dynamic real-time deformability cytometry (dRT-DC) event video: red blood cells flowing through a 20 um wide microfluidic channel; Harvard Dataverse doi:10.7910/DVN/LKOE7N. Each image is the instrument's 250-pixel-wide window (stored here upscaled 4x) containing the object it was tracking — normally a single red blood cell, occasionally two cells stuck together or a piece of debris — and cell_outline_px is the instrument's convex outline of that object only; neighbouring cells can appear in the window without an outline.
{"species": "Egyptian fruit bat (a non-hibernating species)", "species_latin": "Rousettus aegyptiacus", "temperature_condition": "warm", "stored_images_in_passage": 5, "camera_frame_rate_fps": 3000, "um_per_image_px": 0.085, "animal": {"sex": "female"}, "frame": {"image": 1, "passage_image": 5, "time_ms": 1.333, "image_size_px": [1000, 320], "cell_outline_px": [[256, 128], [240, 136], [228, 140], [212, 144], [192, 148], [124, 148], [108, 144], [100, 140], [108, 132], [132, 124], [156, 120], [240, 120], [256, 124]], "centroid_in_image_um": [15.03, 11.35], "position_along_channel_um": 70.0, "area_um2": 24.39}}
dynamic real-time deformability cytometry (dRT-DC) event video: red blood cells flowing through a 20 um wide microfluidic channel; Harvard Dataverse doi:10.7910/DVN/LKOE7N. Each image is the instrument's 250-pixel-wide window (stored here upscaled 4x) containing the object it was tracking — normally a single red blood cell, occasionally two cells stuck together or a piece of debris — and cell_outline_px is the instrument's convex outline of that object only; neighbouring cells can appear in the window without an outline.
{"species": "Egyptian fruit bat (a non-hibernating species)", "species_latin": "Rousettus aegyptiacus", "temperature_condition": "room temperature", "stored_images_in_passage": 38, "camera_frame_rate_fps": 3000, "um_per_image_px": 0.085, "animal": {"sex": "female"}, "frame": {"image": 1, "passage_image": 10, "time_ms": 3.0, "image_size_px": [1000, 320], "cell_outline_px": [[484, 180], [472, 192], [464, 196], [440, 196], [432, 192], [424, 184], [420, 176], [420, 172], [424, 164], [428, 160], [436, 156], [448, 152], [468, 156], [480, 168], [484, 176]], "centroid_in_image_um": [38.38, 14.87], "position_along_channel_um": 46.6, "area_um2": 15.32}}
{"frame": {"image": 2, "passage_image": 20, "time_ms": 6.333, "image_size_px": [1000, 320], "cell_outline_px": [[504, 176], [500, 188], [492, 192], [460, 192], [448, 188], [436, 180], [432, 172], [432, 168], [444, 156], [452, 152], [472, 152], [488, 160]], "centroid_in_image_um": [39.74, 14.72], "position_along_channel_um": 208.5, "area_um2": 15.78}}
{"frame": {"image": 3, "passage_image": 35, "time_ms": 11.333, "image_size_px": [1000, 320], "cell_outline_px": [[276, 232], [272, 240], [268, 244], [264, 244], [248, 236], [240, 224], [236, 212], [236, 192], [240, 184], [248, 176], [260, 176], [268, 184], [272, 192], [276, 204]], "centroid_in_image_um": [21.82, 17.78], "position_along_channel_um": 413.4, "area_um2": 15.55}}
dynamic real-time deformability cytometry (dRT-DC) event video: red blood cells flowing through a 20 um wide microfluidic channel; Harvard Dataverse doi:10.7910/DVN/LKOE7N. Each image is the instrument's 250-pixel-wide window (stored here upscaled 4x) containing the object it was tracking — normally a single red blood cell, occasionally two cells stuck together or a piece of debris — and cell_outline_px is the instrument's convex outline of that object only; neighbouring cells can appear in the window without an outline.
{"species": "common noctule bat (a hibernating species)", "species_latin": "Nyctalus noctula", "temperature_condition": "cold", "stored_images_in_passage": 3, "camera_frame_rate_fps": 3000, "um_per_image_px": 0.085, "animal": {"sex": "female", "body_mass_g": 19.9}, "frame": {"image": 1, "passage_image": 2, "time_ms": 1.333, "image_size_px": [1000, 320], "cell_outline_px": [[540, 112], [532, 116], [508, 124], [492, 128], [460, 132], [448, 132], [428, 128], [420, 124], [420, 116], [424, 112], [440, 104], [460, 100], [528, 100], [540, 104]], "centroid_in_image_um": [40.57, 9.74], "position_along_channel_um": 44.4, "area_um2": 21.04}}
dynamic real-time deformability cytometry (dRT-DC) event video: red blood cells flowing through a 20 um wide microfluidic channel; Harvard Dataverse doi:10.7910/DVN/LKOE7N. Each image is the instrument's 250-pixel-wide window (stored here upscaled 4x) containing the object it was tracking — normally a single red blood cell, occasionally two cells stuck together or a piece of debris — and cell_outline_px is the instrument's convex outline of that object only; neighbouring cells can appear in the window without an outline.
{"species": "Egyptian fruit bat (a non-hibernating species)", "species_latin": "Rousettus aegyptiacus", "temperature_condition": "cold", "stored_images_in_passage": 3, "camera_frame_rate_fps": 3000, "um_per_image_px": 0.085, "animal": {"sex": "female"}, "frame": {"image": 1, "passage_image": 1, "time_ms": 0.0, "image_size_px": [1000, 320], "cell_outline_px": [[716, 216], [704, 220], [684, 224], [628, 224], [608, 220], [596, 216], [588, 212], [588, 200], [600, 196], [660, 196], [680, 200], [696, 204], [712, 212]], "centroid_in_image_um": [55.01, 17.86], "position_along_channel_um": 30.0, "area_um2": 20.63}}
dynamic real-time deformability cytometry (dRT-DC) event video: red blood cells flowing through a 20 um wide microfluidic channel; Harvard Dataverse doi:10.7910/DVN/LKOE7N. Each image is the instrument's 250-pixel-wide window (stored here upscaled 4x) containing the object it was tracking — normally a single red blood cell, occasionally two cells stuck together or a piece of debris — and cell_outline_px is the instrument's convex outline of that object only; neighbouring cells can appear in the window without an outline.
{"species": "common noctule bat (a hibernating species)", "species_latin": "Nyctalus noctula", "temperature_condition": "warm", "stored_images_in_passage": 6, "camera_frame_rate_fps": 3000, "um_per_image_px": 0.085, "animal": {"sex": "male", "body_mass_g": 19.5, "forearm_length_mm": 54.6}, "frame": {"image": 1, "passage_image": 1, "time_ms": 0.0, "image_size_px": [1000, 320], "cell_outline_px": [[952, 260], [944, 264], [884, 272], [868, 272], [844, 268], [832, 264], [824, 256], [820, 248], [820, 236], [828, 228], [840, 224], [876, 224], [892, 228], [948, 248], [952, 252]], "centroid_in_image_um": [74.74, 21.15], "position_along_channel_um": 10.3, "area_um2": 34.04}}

§ **Short problem**: Produce a verbatim transcription of the entries above.

§ **Full output**:
dynamic real-time deformability cytometry (dRT-DC) event video: red blood cells flowing through a 20 um wide microfluidic channel; Harvard Dataverse doi:10.7910/DVN/LKOE7N. Each image is the instrument's 250-pixel-wide window (stored here upscaled 4x) containing the object it was tracking — normally a single red blood cell, occasionally two cells stuck together or a piece of debris — and cell_outline_px is the instrument's convex outline of that object only; neighbouring cells can appear in the window without an outline.
{"species": "Egyptian fruit bat (a non-hibernating species)", "species_latin": "Rousettus aegyptiacus", "temperature_condition": "warm", "stored_images_in_passage": 5, "camera_frame_rate_fps": 3000, "um_per_image_px": 0.085, "animal": {"sex": "female"}, "frame": {"image": 1, "passage_image": 5, "time_ms": 1.333, "image_size_px": [1000, 320], "cell_outline_px": [[256, 128], [240, 136], [228, 140], [212, 144], [192, 148], [124, 148], [108, 144], [100, 140], [108, 132], [132, 124], [156, 120], [240, 120], [256, 124]], "centroid_in_image_um": [15.03, 11.35], "position_along_channel_um": 70.0, "area_um2": 24.39}}
dynamic real-time deformability cytometry (dRT-DC) event video: red blood cells flowing through a 20 um wide microfluidic channel; Harvard Dataverse doi:10.7910/DVN/LKOE7N. Each image is the instrument's 250-pixel-wide window (stored here upscaled 4x) containing the object it was tracking — normally a single red blood cell, occasionally two cells stuck together or a piece of debris — and cell_outline_px is the instrument's convex outline of that object only; neighbouring cells can appear in the window without an outline.
{"species": "Egyptian fruit bat (a non-hibernating species)", "species_latin": "Rousettus aegyptiacus", "temperature_condition": "room temperature", "stored_images_in_passage": 38, "camera_frame_rate_fps": 3000, "um_per_image_px": 0.085, "animal": {"sex": "female"}, "frame": {"image": 1, "passage_image": 10, "time_ms": 3.0, "image_size_px": [1000, 320], "cell_outline_px": [[484, 180], [472, 192], [464, 196], [440, 196], [432, 192], [424, 184], [420, 176], [420, 172], [424, 164], [428, 160], [436, 156], [448, 152], [468, 156], [480, 168], [484, 176]], "centroid_in_image_um": [38.38, 14.87], "position_along_channel_um": 46.6, "area_um2": 15.32}}
{"frame": {"image": 2, "passage_image": 20, "time_ms": 6.333, "image_size_px": [1000, 320], "cell_outline_px": [[504, 176], [500, 188], [492, 192], [460, 192], [448, 188], [436, 180], [432, 172], [432, 168], [444, 156], [452, 152], [472, 152], [488, 160]], "centroid_in_image_um": [39.74, 14.72], "position_along_channel_um": 208.5, "area_um2": 15.78}}
{"frame": {"image": 3, "passage_image": 35, "time_ms": 11.333, "image_size_px": [1000, 320], "cell_outline_px": [[276, 232], [272, 240], [268, 244], [264, 244], [248, 236], [240, 224], [236, 212], [236, 192], [240, 184], [248, 176], [260, 176], [268, 184], [272, 192], [276, 204]], "centroid_in_image_um": [21.82, 17.78], "position_along_channel_um": 413.4, "area_um2": 15.55}}
dynamic real-time deformability cytometry (dRT-DC) event video: red blood cells flowing through a 20 um wide microfluidic channel; Harvard Dataverse doi:10.7910/DVN/LKOE7N. Each image is the instrument's 250-pixel-wide window (stored here upscaled 4x) containing the object it was tracking — normally a single red blood cell, occasionally two cells stuck together or a piece of debris — and cell_outline_px is the instrument's convex outline of that object only; neighbouring cells can appear in the window without an outline.
{"species": "common noctule bat (a hibernating species)", "species_latin": "Nyctalus noctula", "temperature_condition": "cold", "stored_images_in_passage": 3, "camera_frame_rate_fps": 3000, "um_per_image_px": 0.085, "animal": {"sex": "female", "body_mass_g": 19.9}, "frame": {"image": 1, "passage_image": 2, "time_ms": 1.333, "image_size_px": [1000, 320], "cell_outline_px": [[540, 112], [532, 116], [508, 124], [492, 128], [460, 132], [448, 132], [428, 128], [420, 124], [420, 116], [424, 112], [440, 104], [460, 100], [528, 100], [540, 104]], "centroid_in_image_um": [40.57, 9.74], "position_along_channel_um": 44.4, "area_um2": 21.04}}
dynamic real-time deformability cytometry (dRT-DC) event video: red blood cells flowing through a 20 um wide microfluidic channel; Harvard Dataverse doi:10.7910/DVN/LKOE7N. Each image is the instrument's 250-pixel-wide window (stored here upscaled 4x) containing the object it was tracking — normally a single red blood cell, occasionally two cells stuck together or a piece of debris — and cell_outline_px is the instrument's convex outline of that object only; neighbouring cells can appear in the window without an outline.
{"species": "Egyptian fruit bat (a non-hibernating species)", "species_latin": "Rousettus aegyptiacus", "temperature_condition": "cold", "stored_images_in_passage": 3, "camera_frame_rate_fps": 3000, "um_per_image_px": 0.085, "animal": {"sex": "female"}, "frame": {"image": 1, "passage_image": 1, "time_ms": 0.0, "image_size_px": [1000, 320], "cell_outline_px": [[716, 216], [704, 220], [684, 224], [628, 224], [608, 220], [596, 216], [588, 212], [588, 200], [600, 196], [660, 196], [680, 200], [696, 204], [712, 212]], "centroid_in_image_um": [55.01, 17.86], "position_along_channel_um": 30.0, "area_um2": 20.63}}
dynamic real-time deformability cytometry (dRT-DC) event video: red blood cells flowing through a 20 um wide microfluidic channel; Harvard Dataverse doi:10.7910/DVN/LKOE7N. Each image is the instrument's 250-pixel-wide window (stored here upscaled 4x) containing the object it was tracking — normally a single red blood cell, occasionally two cells stuck together or a piece of debris — and cell_outline_px is the instrument's convex outline of that object only; neighbouring cells can appear in the window without an outline.
{"species": "common noctule bat (a hibernating species)", "species_latin": "Nyctalus noctula", "temperature_condition": "warm", "stored_images_in_passage": 6, "camera_frame_rate_fps": 3000, "um_per_image_px": 0.085, "animal": {"sex": "male", "body_mass_g": 19.5, "forearm_length_mm": 54.6}, "frame": {"image": 1, "passage_image": 1, "time_ms": 0.0, "image_size_px": [1000, 320], "cell_outline_px": [[952, 260], [944, 264], [884, 272], [868, 272], [844, 268], [832, 264], [824, 256], [820, 248], [820, 236], [828, 228], [840, 224], [876, 224], [892, 228], [948, 248], [952, 252]], "centroid_in_image_um": [74.74, 21.15], "position_along_channel_um": 10.3, "area_um2": 34.04}}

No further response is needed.